In an instantaneous settlement regime, however, trades would have to clear and settle immediately after they were placed. Sure, you'd get access to your cash or stocks right away. But all $1.7 trillion worth of trades would need to settle individually, and transactions would always need to be fully funded as they happen. So sellers would always need to have enough securities on hand, buyers would always need to have exact cash, and trading on margin and multilateral netting would become impossible.

Truth is, this would break the markets as we know it. Banks and brokerages simply are not equipped to have the quantity of securities and cash on hand required to clear and settle every single transaction that might come their way in real-time—at least, not without a complete rethink of how their trading plumbing is wired. The operational logjams would grind trading to a halt. Market liquidity would evaporate faster than a puddle in New Orleans in August.

What's more, settling trades individually, in real time, would exponentially increase the risk of failures. After all, each one of those transactions is a chance for something to go wrong, or for a buyer or seller to default. More transactions inherently means more chances for failure.

"Real-time settlement is a simple technical solution but a very complicated market structure change," said Mike McClain, the DTCC's managing director & general manager of equity clearing and DTC settlement services, in a recent interview. "While the industry should continue to aspire to real-time, it is more pragmatic to reduce the settlement cycle in stages to capture the benefits faster."

T+1: All The Benefits, None Of The Kerplosions

That said, Tenev makes a good point: The longer it takes to settle a trade, the more chances there are for something to go wrong in the transfer of cash and securities, and consequently, the more emergency funding the NSCC must demand from its membership. At some point, that margin becomes a burden on the very members it's meant to protect.

The GameStop dust-up isn't the first time this has proven to be an issue, either. Case in point (and the impetus for the DTCC's T+1 proposal in the first place): The COVID-19 pandemic.

As the outbreak spread in March 2020, so too did market volatility: The S&P 500 dropped 30% in 30 days, in the fastest bear market ever to materialize; yields on the 10-year Treasury dropped from 1.52% to 0.54%; and by mid-March, the VIX had closed at an all-time high of 82.69. (Source: DTCC)

Throughout this, the DTCC suddenly found itself handling far more transactional volume than usual: Whereas on a typical day in 2020, the DTCC netted about $1.77 trillion in traded market value; when volatility spiked on March 3, the DTCC instead handled twice that, around $3.51 trillion. The NSCC had little choice but to raise margin requirements.

Moving to a T+1 settlement time would mean fewer open trades at any given time—meaning, lower risk, and in turn, lower margin requirements. The DTCC estimates that a moving to T+1 settlement, without any other changes in infrastructure or trading mechanics, could reduce the volatility portion of NSCC's margin requirements by 41%.

What About T+0 Settlement?

The DTCC has actually been working on T+1 settlement since last May, as part of its broader digitalization project known as Project Ion. The new settlement platform, now in prototype and scheduled for completion by the end of Q1, would use a distributed ledger technology—yes, the same technology as blockchain—to help speed up settlement and clearing times.  

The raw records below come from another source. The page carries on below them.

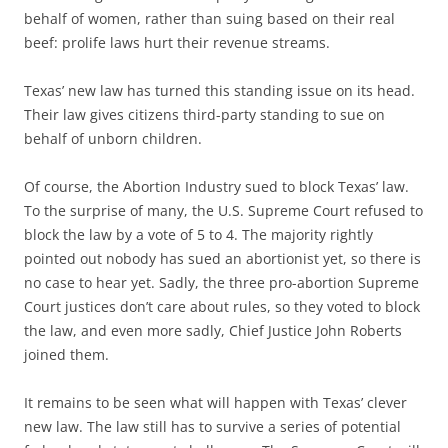
behalf of women, rather than suing based on their real
beef: prolife laws hurt their revenue streams.
Texas’ new law has turned this standing issue on its head.
Their law gives citizens third-party standing to sue on
behalf of unborn children.
Of course, the Abortion Industry sued to block Texas’ law.
To the surprise of many, the U.S. Supreme Court refused to
block the law by a vote of 5 to 4. The majority rightly
pointed out nobody has sued an abortionist yet, so there is
no case to hear yet. Sadly, the three pro-abortion Supreme
Court justices don’t care about rules, so they voted to block
the law, and even more sadly, Chief Justice John Roberts
joined them.
It remains to be seen what will happen with Texas’ clever
new law. The law still has to survive a series of potential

While real-time settlement is probably out of the question, T+0 settlement—as in, same-day but not necessarily instantaneous—might still be a possibility. But don't get your hopes up. Though it would still allow for multilateral netting, T+0 settlement poses some of the same operational challenges as real-time. At the very least, it would require new methods of reconciliation and predictive financing, as well as a complete overhaul of institutional trading mechanisms. So at the moment, T+0 is probably more trouble than it's worth.

As it turns out, sometimes speed bumps exist for a reason: to slow things down, and make sure nobody gets hurt.